Could you return every record below word for word, leaving out the pictures?

Extracted records:
———

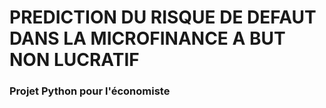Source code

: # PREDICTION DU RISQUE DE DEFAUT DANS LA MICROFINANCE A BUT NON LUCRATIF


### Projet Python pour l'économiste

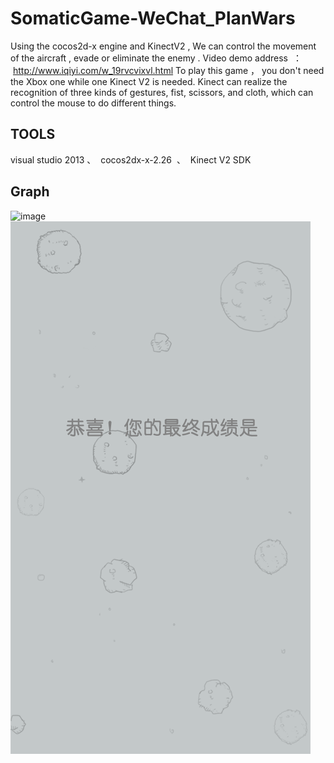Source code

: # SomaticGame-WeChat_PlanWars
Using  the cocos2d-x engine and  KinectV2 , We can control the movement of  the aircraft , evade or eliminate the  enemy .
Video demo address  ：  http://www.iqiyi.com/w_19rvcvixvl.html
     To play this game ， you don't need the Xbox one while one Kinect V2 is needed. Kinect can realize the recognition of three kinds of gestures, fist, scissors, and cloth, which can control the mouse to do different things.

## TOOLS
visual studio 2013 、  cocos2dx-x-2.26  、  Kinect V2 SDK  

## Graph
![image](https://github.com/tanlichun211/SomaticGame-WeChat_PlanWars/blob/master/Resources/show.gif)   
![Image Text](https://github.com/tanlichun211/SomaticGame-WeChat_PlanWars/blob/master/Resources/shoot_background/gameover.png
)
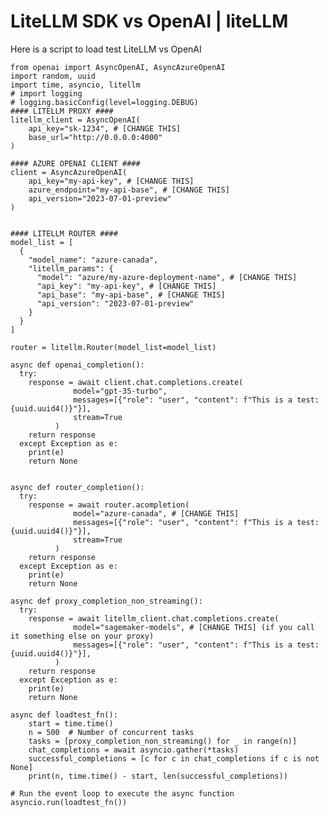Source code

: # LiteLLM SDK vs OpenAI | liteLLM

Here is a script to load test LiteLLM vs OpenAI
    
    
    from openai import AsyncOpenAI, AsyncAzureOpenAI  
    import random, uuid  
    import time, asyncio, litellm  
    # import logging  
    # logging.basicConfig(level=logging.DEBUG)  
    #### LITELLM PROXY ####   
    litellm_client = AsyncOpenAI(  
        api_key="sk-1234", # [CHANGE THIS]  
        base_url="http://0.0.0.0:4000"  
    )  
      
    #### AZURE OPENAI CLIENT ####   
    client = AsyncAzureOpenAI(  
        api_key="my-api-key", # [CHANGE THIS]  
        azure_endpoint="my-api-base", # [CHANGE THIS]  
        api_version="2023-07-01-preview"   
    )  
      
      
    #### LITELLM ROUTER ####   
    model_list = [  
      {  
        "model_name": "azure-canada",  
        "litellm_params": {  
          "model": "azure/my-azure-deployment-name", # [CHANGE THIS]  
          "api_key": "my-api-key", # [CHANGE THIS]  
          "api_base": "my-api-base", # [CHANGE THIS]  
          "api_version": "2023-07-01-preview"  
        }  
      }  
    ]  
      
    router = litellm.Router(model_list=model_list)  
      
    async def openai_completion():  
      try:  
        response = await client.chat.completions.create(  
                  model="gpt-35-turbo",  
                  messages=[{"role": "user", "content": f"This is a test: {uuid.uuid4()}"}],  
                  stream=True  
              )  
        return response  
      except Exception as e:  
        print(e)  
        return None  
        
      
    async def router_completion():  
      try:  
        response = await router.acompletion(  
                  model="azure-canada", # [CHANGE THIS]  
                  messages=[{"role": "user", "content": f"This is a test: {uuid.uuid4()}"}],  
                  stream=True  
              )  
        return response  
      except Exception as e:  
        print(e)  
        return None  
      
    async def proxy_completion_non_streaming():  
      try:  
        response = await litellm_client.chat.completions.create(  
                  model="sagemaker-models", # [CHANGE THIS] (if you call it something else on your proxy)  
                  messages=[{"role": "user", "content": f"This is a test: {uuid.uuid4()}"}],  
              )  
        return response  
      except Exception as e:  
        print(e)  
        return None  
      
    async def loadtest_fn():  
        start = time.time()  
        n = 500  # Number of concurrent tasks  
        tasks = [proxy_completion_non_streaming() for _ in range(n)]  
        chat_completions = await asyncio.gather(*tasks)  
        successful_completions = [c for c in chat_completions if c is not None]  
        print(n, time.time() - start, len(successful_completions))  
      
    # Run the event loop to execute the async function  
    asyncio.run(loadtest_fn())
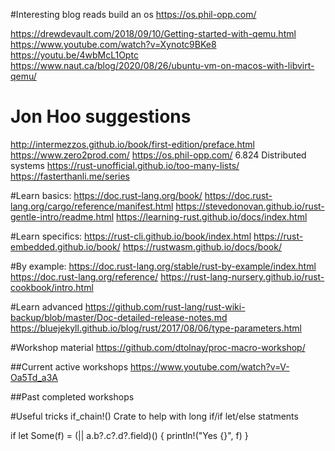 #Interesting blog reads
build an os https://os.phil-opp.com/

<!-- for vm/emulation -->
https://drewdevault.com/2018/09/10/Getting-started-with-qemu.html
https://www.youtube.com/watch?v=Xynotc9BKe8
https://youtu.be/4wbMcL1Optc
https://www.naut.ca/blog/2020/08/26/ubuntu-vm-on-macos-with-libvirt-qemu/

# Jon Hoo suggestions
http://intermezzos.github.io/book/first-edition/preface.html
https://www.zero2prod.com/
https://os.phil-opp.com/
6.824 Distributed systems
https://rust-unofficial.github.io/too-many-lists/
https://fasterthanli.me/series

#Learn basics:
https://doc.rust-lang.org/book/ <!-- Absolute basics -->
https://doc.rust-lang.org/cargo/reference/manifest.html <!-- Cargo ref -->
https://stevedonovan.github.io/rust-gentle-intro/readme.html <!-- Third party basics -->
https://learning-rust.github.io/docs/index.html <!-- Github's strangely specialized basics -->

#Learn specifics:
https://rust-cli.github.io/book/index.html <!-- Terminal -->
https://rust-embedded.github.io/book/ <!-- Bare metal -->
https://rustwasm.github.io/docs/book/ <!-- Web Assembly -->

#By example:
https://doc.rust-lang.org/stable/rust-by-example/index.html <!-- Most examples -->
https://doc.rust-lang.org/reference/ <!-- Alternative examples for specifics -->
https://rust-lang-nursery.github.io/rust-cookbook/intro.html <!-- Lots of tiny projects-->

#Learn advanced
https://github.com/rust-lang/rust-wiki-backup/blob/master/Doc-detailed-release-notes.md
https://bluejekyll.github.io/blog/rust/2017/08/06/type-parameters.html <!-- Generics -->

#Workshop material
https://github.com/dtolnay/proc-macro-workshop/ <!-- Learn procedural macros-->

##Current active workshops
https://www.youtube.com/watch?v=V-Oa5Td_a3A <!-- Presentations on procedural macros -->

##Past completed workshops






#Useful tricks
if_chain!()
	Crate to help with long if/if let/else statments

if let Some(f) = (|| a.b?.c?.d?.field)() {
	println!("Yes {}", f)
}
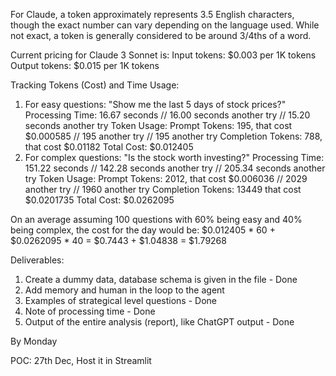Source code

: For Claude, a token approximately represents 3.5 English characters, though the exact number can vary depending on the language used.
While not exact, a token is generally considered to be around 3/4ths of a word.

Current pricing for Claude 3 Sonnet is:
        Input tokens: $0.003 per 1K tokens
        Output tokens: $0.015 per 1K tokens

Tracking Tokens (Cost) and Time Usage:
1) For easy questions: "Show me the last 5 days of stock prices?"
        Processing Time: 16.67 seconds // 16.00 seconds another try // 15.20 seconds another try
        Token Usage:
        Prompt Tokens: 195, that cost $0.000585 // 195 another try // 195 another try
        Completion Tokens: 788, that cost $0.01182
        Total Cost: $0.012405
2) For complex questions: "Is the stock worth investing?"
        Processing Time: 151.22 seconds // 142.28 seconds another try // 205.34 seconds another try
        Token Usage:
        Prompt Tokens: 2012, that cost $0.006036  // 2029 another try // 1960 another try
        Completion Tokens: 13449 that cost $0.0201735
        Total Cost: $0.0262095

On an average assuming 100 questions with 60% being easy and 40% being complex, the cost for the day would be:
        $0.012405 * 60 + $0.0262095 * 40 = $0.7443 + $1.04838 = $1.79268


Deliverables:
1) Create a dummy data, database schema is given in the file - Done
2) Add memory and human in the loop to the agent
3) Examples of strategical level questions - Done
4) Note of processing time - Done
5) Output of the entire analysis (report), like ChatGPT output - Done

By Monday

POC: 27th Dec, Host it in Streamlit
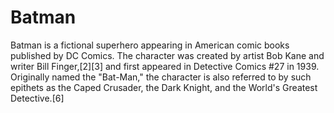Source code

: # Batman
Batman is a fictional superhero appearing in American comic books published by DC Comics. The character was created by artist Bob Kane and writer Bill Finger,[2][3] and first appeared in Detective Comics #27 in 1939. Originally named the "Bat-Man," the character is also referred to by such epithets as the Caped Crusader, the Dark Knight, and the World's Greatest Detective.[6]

———

▶ _Task result_:
Source code

: # PREDICTION DU RISQUE DE DEFAUT DANS LA MICROFINANCE A BUT NON LUCRATIF


### Projet Python pour l'économiste

Source code

: # SomaticGame-WeChat_PlanWars
Using  the cocos2d-x engine and  KinectV2 , We can control the movement of  the aircraft , evade or eliminate the  enemy .
Video demo address  ：  http://www.iqiyi.com/w_19rvcvixvl.html
     To play this game ， you don't need the Xbox one while one Kinect V2 is needed. Kinect can realize the recognition of three kinds of gestures, fist, scissors, and cloth, which can control the mouse to do different things.

## TOOLS
visual studio 2013 、  cocos2dx-x-2.26  、  Kinect V2 SDK  

## Graph
![image](https://github.com/tanlichun211/SomaticGame-WeChat_PlanWars/blob/master/Resources/show.gif)   
![Image Text](https://github.com/tanlichun211/SomaticGame-WeChat_PlanWars/blob/master/Resources/shoot_background/gameover.png
)
Source code

: # LiteLLM SDK vs OpenAI | liteLLM

Here is a script to load test LiteLLM vs OpenAI
    
    
    from openai import AsyncOpenAI, AsyncAzureOpenAI  
    import random, uuid  
    import time, asyncio, litellm  
    # import logging  
    # logging.basicConfig(level=logging.DEBUG)  
    #### LITELLM PROXY ####   
    litellm_client = AsyncOpenAI(  
        api_key="sk-1234", # [CHANGE THIS]  
        base_url="http://0.0.0.0:4000"  
    )  
      
    #### AZURE OPENAI CLIENT ####   
    client = AsyncAzureOpenAI(  
        api_key="my-api-key", # [CHANGE THIS]  
        azure_endpoint="my-api-base", # [CHANGE THIS]  
        api_version="2023-07-01-preview"   
    )  
      
      
    #### LITELLM ROUTER ####   
    model_list = [  
      {  
        "model_name": "azure-canada",  
        "litellm_params": {  
          "model": "azure/my-azure-deployment-name", # [CHANGE THIS]  
          "api_key": "my-api-key", # [CHANGE THIS]  
          "api_base": "my-api-base", # [CHANGE THIS]  
          "api_version": "2023-07-01-preview"  
        }  
      }  
    ]  
      
    router = litellm.Router(model_list=model_list)  
      
    async def openai_completion():  
      try:  
        response = await client.chat.completions.create(  
                  model="gpt-35-turbo",  
                  messages=[{"role": "user", "content": f"This is a test: {uuid.uuid4()}"}],  
                  stream=True  
              )  
        return response  
      except Exception as e:  
        print(e)  
        return None  
        
      
    async def router_completion():  
      try:  
        response = await router.acompletion(  
                  model="azure-canada", # [CHANGE THIS]  
                  messages=[{"role": "user", "content": f"This is a test: {uuid.uuid4()}"}],  
                  stream=True  
              )  
        return response  
      except Exception as e:  
        print(e)  
        return None  
      
    async def proxy_completion_non_streaming():  
      try:  
        response = await litellm_client.chat.completions.create(  
                  model="sagemaker-models", # [CHANGE THIS] (if you call it something else on your proxy)  
                  messages=[{"role": "user", "content": f"This is a test: {uuid.uuid4()}"}],  
              )  
        return response  
      except Exception as e:  
        print(e)  
        return None  
      
    async def loadtest_fn():  
        start = time.time()  
        n = 500  # Number of concurrent tasks  
        tasks = [proxy_completion_non_streaming() for _ in range(n)]  
        chat_completions = await asyncio.gather(*tasks)  
        successful_completions = [c for c in chat_completions if c is not None]  
        print(n, time.time() - start, len(successful_completions))  
      
    # Run the event loop to execute the async function  
    asyncio.run(loadtest_fn())
 #Interesting blog reads
build an os https://os.phil-opp.com/

<!-- for vm/emulation -->
https://drewdevault.com/2018/09/10/Getting-started-with-qemu.html
https://www.youtube.com/watch?v=Xynotc9BKe8
https://youtu.be/4wbMcL1Optc
https://www.naut.ca/blog/2020/08/26/ubuntu-vm-on-macos-with-libvirt-qemu/

# Jon Hoo suggestions
http://intermezzos.github.io/book/first-edition/preface.html
https://www.zero2prod.com/
https://os.phil-opp.com/
6.824 Distributed systems
https://rust-unofficial.github.io/too-many-lists/
https://fasterthanli.me/series

#Learn basics:
https://doc.rust-lang.org/book/ <!-- Absolute basics -->
https://doc.rust-lang.org/cargo/reference/manifest.html <!-- Cargo ref -->
https://stevedonovan.github.io/rust-gentle-intro/readme.html <!-- Third party basics -->
https://learning-rust.github.io/docs/index.html <!-- Github's strangely specialized basics -->

#Learn specifics:
https://rust-cli.github.io/book/index.html <!-- Terminal -->
https://rust-embedded.github.io/book/ <!-- Bare metal -->
https://rustwasm.github.io/docs/book/ <!-- Web Assembly -->

#By example:
https://doc.rust-lang.org/stable/rust-by-example/index.html <!-- Most examples -->
https://doc.rust-lang.org/reference/ <!-- Alternative examples for specifics -->
https://rust-lang-nursery.github.io/rust-cookbook/intro.html <!-- Lots of tiny projects-->

#Learn advanced
https://github.com/rust-lang/rust-wiki-backup/blob/master/Doc-detailed-release-notes.md
https://bluejekyll.github.io/blog/rust/2017/08/06/type-parameters.html <!-- Generics -->

#Workshop material
https://github.com/dtolnay/proc-macro-workshop/ <!-- Learn procedural macros-->

##Current active workshops
https://www.youtube.com/watch?v=V-Oa5Td_a3A <!-- Presentations on procedural macros -->

##Past completed workshops






#Useful tricks
if_chain!()
	Crate to help with long if/if let/else statments

if let Some(f) = (|| a.b?.c?.d?.field)() {
	println!("Yes {}", f)
}
Source code

: For Claude, a token approximately represents 3.5 English characters, though the exact number can vary depending on the language used.
While not exact, a token is generally considered to be around 3/4ths of a word.

Current pricing for Claude 3 Sonnet is:
        Input tokens: $0.003 per 1K tokens
        Output tokens: $0.015 per 1K tokens

Tracking Tokens (Cost) and Time Usage:
1) For easy questions: "Show me the last 5 days of stock prices?"
        Processing Time: 16.67 seconds // 16.00 seconds another try // 15.20 seconds another try
        Token Usage:
        Prompt Tokens: 195, that cost $0.000585 // 195 another try // 195 another try
        Completion Tokens: 788, that cost $0.01182
        Total Cost: $0.012405
2) For complex questions: "Is the stock worth investing?"
        Processing Time: 151.22 seconds // 142.28 seconds another try // 205.34 seconds another try
        Token Usage:
        Prompt Tokens: 2012, that cost $0.006036  // 2029 another try // 1960 another try
        Completion Tokens: 13449 that cost $0.0201735
        Total Cost: $0.0262095

On an average assuming 100 questions with 60% being easy and 40% being complex, the cost for the day would be:
        $0.012405 * 60 + $0.0262095 * 40 = $0.7443 + $1.04838 = $1.79268


Deliverables:
1) Create a dummy data, database schema is given in the file - Done
2) Add memory and human in the loop to the agent
3) Examples of strategical level questions - Done
4) Note of processing time - Done
5) Output of the entire analysis (report), like ChatGPT output - Done

By Monday

POC: 27th Dec, Host it in Streamlit
Source code

: # Batman
Batman is a fictional superhero appearing in American comic books published by DC Comics. The character was created by artist Bob Kane and writer Bill Finger,[2][3] and first appeared in Detective Comics #27 in 1939. Originally named the "Bat-Man," the character is also referred to by such epithets as the Caped Crusader, the Dark Knight, and the World's Greatest Detective.[6]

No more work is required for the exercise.